> _EXERCISE BRIEF_
Up to and including the line with "The lack of", return every line from the start of the entries below exactly.

--- ENTRIES SHOWN Enclosed Below ---

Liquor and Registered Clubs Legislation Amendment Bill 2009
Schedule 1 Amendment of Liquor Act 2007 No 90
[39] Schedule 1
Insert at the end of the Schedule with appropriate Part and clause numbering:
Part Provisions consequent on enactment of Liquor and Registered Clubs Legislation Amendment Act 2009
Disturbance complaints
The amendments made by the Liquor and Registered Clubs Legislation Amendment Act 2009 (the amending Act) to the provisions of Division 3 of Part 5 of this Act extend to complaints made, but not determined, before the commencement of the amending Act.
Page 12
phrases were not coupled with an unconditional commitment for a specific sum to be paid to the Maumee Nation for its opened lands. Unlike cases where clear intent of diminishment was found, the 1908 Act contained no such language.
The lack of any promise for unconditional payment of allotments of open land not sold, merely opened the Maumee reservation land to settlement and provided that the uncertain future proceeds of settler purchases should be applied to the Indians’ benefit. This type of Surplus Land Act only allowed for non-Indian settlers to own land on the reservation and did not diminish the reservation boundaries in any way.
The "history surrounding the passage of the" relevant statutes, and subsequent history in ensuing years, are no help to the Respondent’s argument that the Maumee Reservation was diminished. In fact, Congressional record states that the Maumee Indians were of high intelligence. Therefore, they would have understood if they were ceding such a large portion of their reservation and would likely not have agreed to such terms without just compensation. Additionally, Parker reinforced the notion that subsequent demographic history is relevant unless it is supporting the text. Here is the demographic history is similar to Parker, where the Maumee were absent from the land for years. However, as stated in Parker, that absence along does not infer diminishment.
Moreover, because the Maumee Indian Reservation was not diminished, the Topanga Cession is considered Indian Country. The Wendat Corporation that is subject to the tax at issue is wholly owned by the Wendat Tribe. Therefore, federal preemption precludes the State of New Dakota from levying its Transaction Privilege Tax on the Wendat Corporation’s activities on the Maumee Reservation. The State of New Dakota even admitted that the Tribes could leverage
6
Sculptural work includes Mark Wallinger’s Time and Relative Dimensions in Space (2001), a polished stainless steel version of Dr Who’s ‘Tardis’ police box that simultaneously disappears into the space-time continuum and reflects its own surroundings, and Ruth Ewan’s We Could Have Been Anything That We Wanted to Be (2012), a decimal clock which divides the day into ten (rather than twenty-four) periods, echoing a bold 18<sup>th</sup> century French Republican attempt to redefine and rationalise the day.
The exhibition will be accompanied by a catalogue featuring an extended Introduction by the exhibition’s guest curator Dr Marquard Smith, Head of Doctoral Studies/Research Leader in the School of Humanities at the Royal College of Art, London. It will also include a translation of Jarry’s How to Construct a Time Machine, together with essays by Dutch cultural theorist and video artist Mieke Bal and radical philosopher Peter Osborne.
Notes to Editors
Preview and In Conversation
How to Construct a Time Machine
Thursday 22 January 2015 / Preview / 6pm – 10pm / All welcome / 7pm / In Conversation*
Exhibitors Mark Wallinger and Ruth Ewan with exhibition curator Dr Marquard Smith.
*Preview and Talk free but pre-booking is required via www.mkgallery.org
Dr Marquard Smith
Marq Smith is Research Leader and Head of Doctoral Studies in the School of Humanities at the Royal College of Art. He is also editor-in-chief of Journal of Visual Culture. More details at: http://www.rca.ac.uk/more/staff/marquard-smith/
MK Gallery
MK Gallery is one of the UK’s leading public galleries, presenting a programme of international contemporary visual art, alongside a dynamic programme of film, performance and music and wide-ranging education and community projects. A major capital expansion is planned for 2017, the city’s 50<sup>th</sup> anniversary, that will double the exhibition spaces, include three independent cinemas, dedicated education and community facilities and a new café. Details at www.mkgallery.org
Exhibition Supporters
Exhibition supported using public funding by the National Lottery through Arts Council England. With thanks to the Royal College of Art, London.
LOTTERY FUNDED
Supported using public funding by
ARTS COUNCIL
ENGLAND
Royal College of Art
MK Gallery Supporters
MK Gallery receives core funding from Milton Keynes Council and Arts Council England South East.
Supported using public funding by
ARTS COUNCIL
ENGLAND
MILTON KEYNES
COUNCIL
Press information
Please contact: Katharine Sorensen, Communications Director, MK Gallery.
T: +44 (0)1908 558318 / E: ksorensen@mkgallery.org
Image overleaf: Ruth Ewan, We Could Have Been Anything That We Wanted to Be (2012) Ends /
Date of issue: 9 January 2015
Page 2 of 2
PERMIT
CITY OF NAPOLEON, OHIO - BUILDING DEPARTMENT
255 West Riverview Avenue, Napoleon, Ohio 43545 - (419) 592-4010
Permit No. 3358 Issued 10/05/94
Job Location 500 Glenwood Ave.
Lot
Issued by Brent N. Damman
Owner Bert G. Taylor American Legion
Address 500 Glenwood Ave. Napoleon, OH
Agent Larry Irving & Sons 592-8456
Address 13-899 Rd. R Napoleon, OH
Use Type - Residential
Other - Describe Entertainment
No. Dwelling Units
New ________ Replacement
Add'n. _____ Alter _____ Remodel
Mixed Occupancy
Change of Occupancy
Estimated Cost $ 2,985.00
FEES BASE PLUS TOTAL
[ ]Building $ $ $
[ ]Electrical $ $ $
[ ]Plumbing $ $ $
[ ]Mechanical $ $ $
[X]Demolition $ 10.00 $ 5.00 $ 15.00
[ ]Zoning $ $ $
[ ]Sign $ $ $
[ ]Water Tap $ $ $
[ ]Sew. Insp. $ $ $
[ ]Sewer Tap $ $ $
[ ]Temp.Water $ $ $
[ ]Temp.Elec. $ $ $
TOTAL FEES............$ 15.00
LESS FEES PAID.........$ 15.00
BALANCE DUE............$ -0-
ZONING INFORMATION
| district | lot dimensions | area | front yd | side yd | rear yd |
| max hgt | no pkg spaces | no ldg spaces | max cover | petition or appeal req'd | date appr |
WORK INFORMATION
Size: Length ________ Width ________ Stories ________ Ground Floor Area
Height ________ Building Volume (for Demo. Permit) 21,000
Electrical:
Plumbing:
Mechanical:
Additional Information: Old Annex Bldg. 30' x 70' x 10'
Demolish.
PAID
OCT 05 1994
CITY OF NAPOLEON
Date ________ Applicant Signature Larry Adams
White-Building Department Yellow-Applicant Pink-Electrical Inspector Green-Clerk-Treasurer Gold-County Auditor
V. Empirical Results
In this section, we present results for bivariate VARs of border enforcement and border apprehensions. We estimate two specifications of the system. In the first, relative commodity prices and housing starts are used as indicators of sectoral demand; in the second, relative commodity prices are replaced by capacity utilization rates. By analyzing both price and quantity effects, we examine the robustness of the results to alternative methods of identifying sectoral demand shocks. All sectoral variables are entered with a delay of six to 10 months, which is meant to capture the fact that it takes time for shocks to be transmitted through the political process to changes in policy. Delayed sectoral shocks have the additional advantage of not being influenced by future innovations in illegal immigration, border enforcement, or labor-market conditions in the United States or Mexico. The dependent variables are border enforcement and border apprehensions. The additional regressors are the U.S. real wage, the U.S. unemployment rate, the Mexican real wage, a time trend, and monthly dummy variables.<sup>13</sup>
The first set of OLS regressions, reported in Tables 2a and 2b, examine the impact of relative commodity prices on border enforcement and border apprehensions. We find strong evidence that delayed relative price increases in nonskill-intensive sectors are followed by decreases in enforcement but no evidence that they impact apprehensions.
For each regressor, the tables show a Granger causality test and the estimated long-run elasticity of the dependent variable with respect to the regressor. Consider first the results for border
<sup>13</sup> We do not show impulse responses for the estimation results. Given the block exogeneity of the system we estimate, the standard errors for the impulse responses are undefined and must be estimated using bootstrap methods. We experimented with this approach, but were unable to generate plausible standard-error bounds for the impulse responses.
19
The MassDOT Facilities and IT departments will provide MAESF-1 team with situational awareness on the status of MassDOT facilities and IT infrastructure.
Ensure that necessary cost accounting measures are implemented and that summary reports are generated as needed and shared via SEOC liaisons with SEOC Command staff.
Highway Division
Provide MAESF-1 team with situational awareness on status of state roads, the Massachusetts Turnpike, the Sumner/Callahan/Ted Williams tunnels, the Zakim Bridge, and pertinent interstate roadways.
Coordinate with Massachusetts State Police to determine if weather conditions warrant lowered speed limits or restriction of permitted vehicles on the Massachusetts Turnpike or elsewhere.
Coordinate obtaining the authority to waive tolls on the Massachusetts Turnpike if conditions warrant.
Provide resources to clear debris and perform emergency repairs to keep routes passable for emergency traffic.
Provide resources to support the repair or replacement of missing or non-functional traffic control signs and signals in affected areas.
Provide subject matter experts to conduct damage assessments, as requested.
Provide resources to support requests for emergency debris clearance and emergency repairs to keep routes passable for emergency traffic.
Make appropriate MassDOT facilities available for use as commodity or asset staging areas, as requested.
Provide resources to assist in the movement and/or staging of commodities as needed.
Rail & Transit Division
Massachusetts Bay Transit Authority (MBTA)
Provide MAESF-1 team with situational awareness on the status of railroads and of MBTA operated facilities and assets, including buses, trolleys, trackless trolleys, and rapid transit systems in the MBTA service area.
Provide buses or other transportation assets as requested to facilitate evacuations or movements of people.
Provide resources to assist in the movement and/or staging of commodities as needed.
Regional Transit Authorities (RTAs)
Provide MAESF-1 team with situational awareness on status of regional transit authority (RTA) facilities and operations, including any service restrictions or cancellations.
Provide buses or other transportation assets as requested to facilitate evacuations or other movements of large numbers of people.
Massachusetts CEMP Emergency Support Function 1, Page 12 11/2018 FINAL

--- End of Enclosed ENTRIES SHOWN ---

> _ANSWER SECTION_
Liquor and Registered Clubs Legislation Amendment Bill 2009
Schedule 1 Amendment of Liquor Act 2007 No 90
[39] Schedule 1
Insert at the end of the Schedule with appropriate Part and clause numbering:
Part Provisions consequent on enactment of Liquor and Registered Clubs Legislation Amendment Act 2009
Disturbance complaints
The amendments made by the Liquor and Registered Clubs Legislation Amendment Act 2009 (the amending Act) to the provisions of Division 3 of Part 5 of this Act extend to complaints made, but not determined, before the commencement of the amending Act.
Page 12
phrases were not coupled with an unconditional commitment for a specific sum to be paid to the Maumee Nation for its opened lands. Unlike cases where clear intent of diminishment was found, the 1908 Act contained no such language.
The lack of any promise for unconditional payment of allotments of open land not sold, merely opened the Maumee reservation land to settlement and provided that the uncertain future proceeds of settler purchases should be applied to the Indians’ benefit. This type of Surplus Land Act only allowed for non-Indian settlers to own land on the reservation and did not diminish the reservation boundaries in any way.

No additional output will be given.